Salah satu ciri penduduk Indonesia adalah persebaran antar pulau dan provinsi yang tidak merata. Sejak tahun 1930, sebagian besar penduduk Indonesia tinggal di Pulau Jawa, padahal luas pulau itu kurang dari tujuh persen dari luas total wilayah daratan Indonesia. Namun secara perlahan persentase penduduk Indonesia yang tinggal di Pulau Jawa terus menurun dari sekitar 59,1 persen pada tahun 2000 menjadi 55,4 persen pada tahun 2025. Sebaliknya persentase penduduk yang tinggal di pulau pulau lain meningkat seperti, Pulau Sumatera naik dari 20,7 persen menjadi 22,7 persen, Kalimantan naik dari 5,5 persen menjadi 6,5 persen pada periode yang sama. Selain pertumbuhan alami di pulau-pulau tersebut memang lebih tinggi dari pertumbuhan alami di Jawa, faktor arus perpindahan yang mulai menyebar ke pulau-pulau tersebut juga menentukan distribusi penduduk.

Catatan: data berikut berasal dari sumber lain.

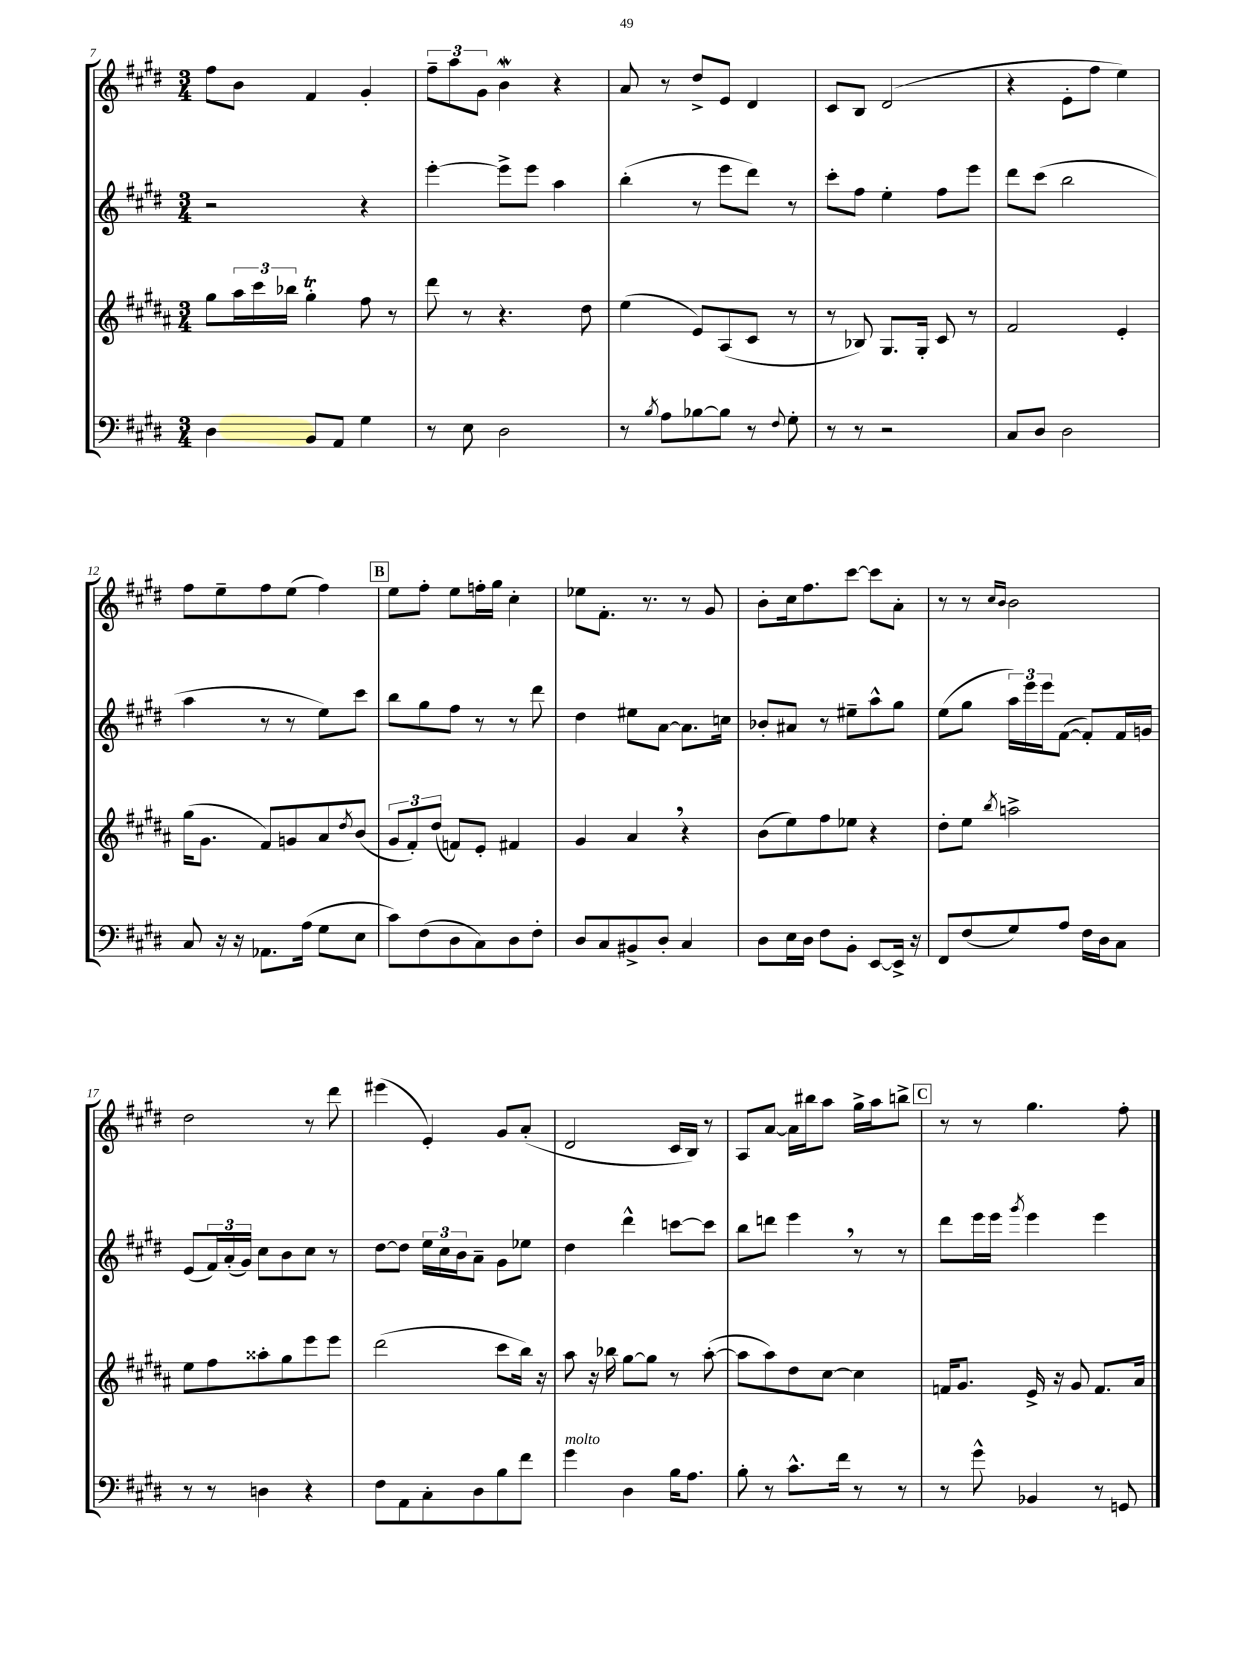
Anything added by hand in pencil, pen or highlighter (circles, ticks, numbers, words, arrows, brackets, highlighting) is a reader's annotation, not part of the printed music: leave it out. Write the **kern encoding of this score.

Jumlah penduduk di setiap provinsi sangat beragam dan bertambah dengan laju pertumbuhan yang sangat beragam pula. Bila dibandingkan dengan laju pertumbuhan periode 1990-2000, maka terlihat laju pertumbuhan penduduk di beberapa provinsi ada yang naik pesat dan ada pula yang turun dengan tajam (data tidak ditampilkan). Sebagai contoh, provinsi-provinsi yang laju pertumbuhan penduduknya turun tajam minimal sebesar 0,50 persen dibandingkan periode sebelumnya (1990-2000) adalah Nanggroe Aceh Darussalam, Sumatera Selatan, Bengkulu, Jawa Tengah, Sulawesi Tengah, Gorontalo dan Papua. Sementara, provinsi yang laju pertumbuhannya naik pesat minimal sebesar 0,40 persen dibandingkan periode sebelumnya adalah Lampung, Kep. Bangka Belitung, DKI Jakarta dan Maluku Utara.[5]
2.2      KETENAGAKERJAAN
UU No. 13 Tahun 2003 tentang Ketenagakerjaan merumuskan pengertian istilah Ketenagakerjaan adalah segala hal yang berhubungan dengan tenaga kerja pada waktu sebelum, selama, dan sesudah masa kerja.
Di atas telah disinggung sedikit tentang pengertian tenaga kerja pada bagian ini akan kembali dijelaskan bahwa menurut UU 13 Tahun 2003 Tenaga kerja adalah : “setiap orang yang mampu melakukan pekerjaan guna menghasilkan barang dan/atau jasa baik untuk memenuhi kebutuhan sendiri maupun untuk masyarakat.”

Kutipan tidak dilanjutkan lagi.